The Marijuana Opportunity Reinvestment and Expungement (MORE) ACT was introduced by the chairman of the House Judiciary Committee, Rep. Jerrold Nadler (D-NY). The Judiciary Committee voted 24-10 to approve the bill and send it to the full House floor for a vote. So far, the bill has 55 co-sponsors.
“This will remove a stain on people’s record but really a stain on the United States of America,” said Rep. Steve Cohen (D-TN).
Some key elements of the MORE Act include:
- Remove cannabis from the list of federally controlled substances
- Require federal courts to expunge past marijuana convictions and criminal records
- Allow states to set their own marijuana policy
- A 5 percent federal tax on marijuana would fund programs that provide job training, legal assistance, treatment for substance abuse, and provide loans for cannabis businesses owned by people who are socially or economically disadvantaged
- Create the Cannabis Justice Office within the Department of Justice
- Prevent federal agencies from denying public benefits or security clearances because of marijuana use
- Prohibit denying citizenship to immigrants based on a marijuana conviction
“Our marijuana laws disproportionately harm individuals and communities of color, leading to convictions that damage job prospects, access to housing, and the ability to vote,” Nadler said in a press release. “Recognizing this, many states have legalized marijuana. It’s now time for us to remove the criminal prohibitions against marijuana at the federal level. That’s why I introduced the MORE Act, legislation which would assist communities disproportionately impacted by the enforcement of these laws.”

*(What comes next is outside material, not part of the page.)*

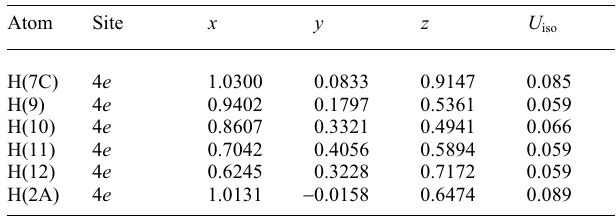
Table 2. Atomic coordinates and displacement parameters (in Å 2 )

Additionally, removing cannabis from the Controlled Substances Act would allow veterans access to medical marijuana through the Department of Veterans Affairs (VA).
While the bill is likely to pass in the House, its future is less certain in the Senate.
“The Senate will take its own time, but then the Senate always does,” said Nadler. “The energy and the political pressure from the various states is growing rapidly. The Senate is subject to that, too. We’ll accomplish this.”